▸ **Aim of the task**
Repeat exactly, and only, the lines from the line containing "Hut/blau (176 263" through the last line of the records below, including both.

======== Recorded data

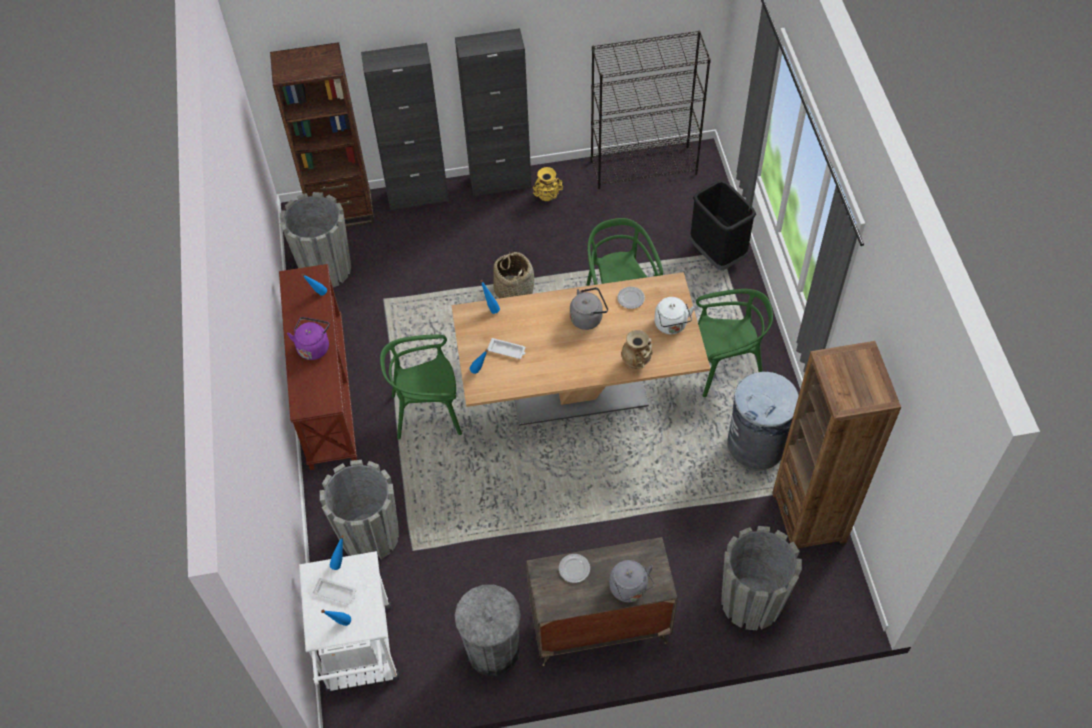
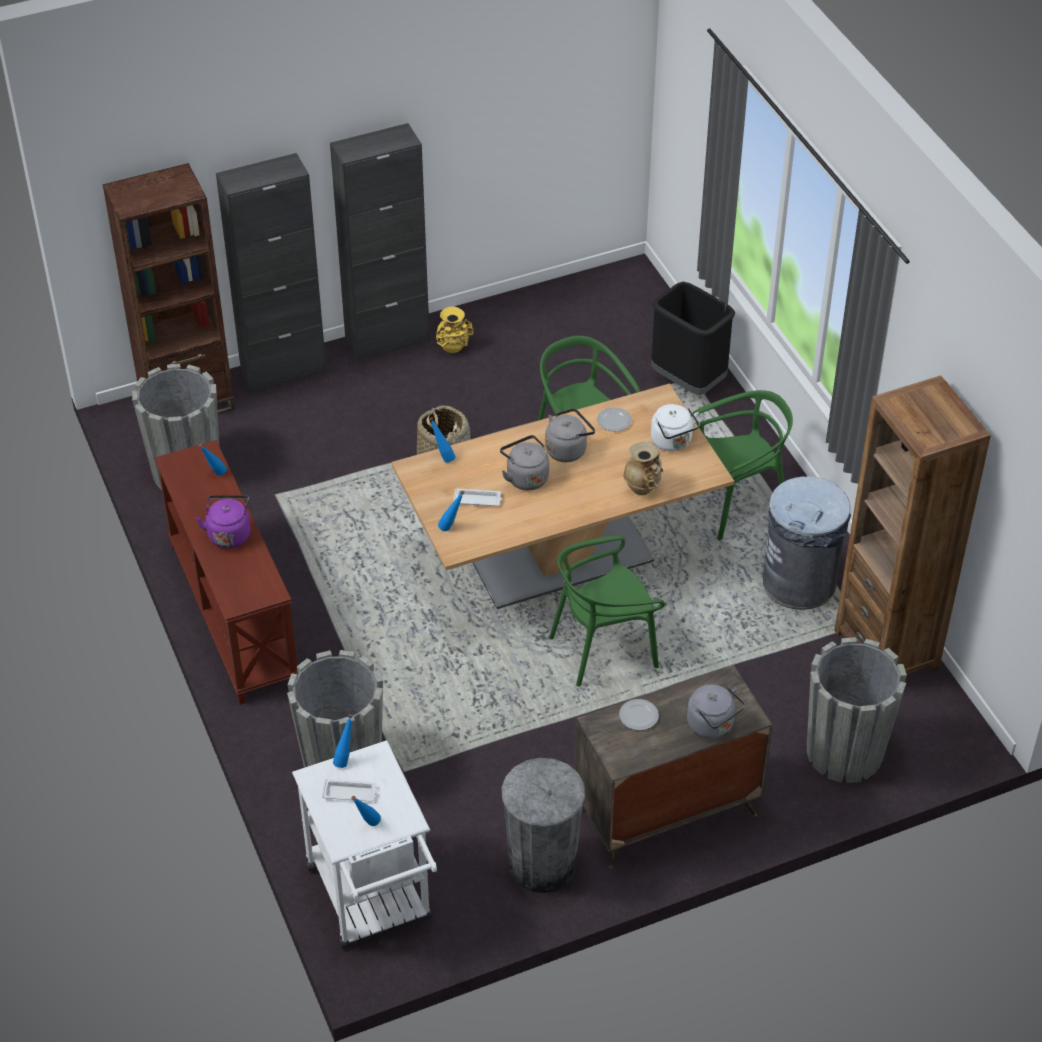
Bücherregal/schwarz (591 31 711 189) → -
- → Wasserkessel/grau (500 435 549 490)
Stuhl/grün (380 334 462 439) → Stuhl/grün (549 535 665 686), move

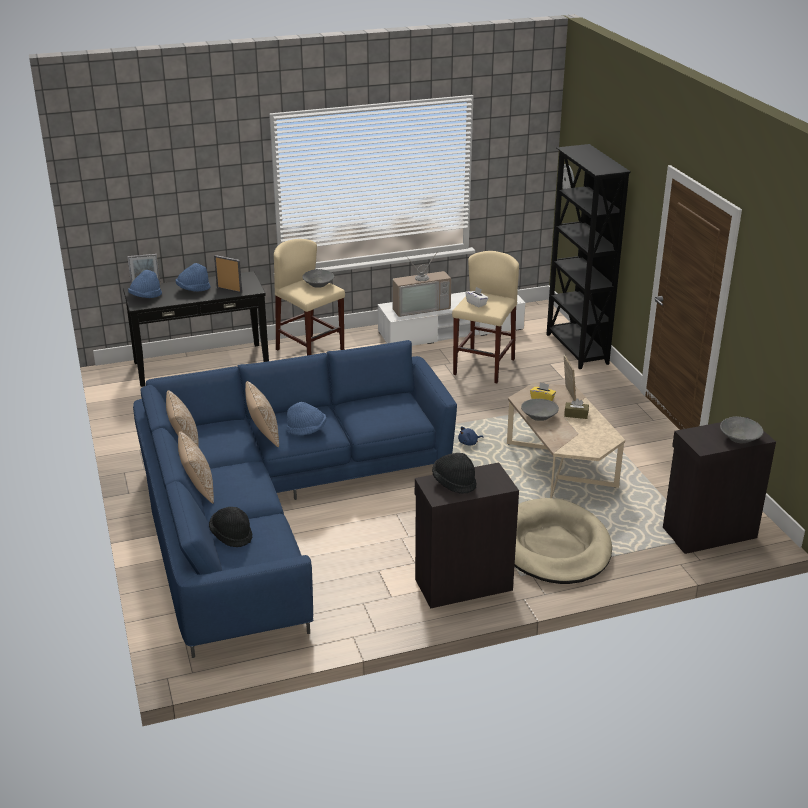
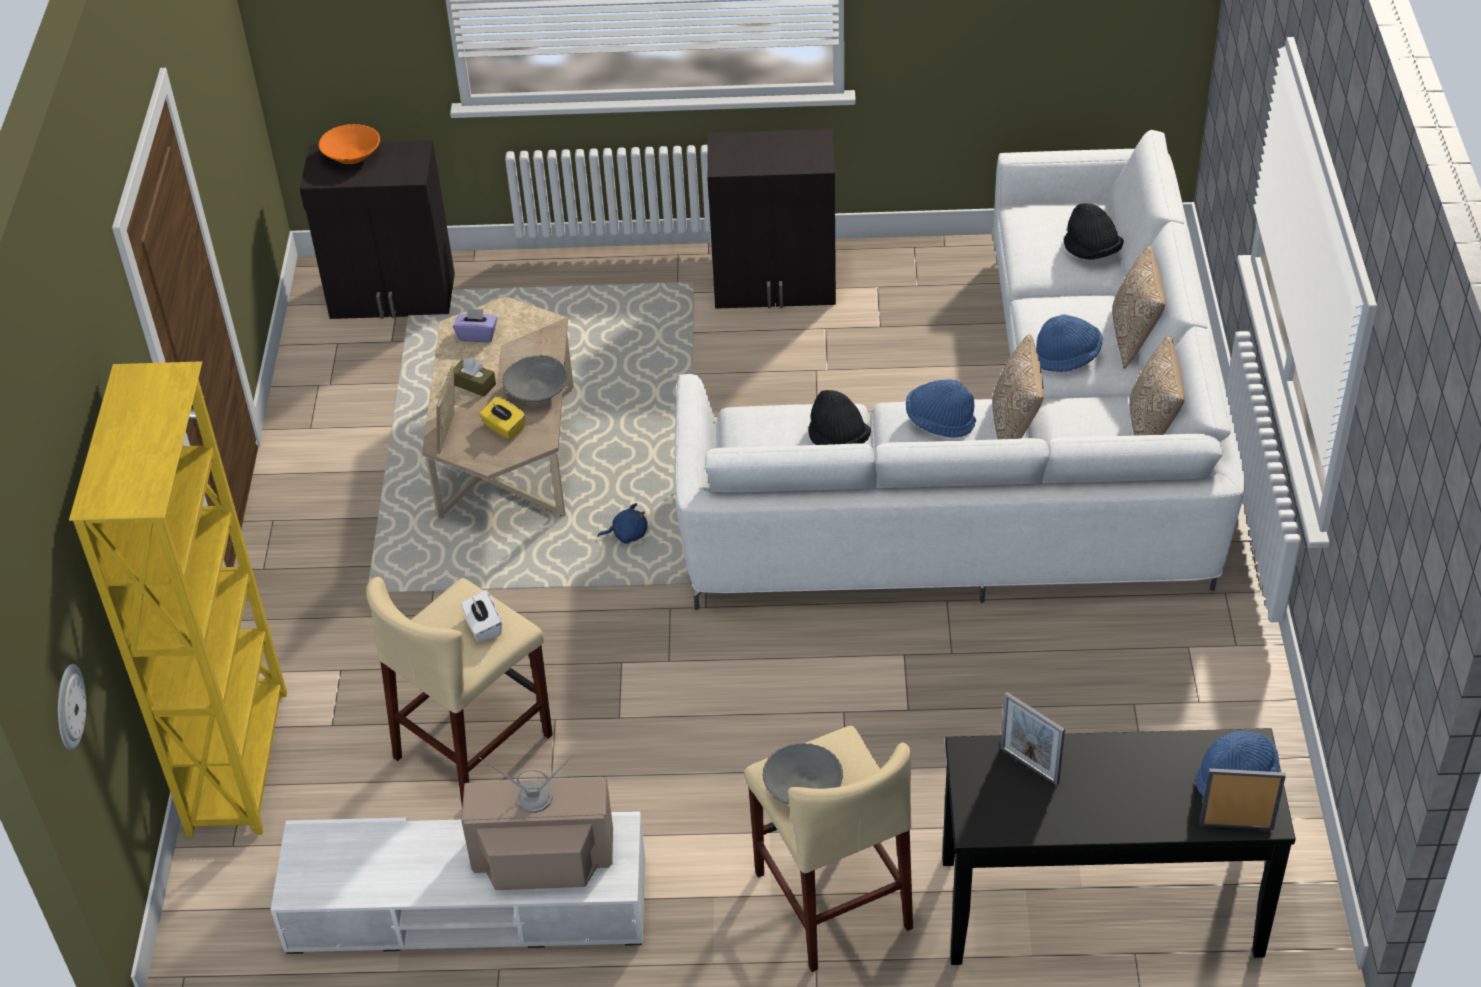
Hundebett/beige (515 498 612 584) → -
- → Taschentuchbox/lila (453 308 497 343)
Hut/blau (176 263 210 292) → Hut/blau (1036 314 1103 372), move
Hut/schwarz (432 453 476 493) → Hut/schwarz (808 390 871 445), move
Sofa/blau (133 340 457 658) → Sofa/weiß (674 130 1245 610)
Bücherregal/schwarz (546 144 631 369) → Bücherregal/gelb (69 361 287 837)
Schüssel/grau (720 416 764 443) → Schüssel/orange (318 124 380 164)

================

▸ **Exercise solution**
Hut/blau (176 263 210 292) → Hut/blau (1036 314 1103 372), move
Hut/schwarz (432 453 476 493) → Hut/schwarz (808 390 871 445), move
Sofa/blau (133 340 457 658) → Sofa/weiß (674 130 1245 610)
Bücherregal/schwarz (546 144 631 369) → Bücherregal/gelb (69 361 287 837)
Schüssel/grau (720 416 764 443) → Schüssel/orange (318 124 380 164)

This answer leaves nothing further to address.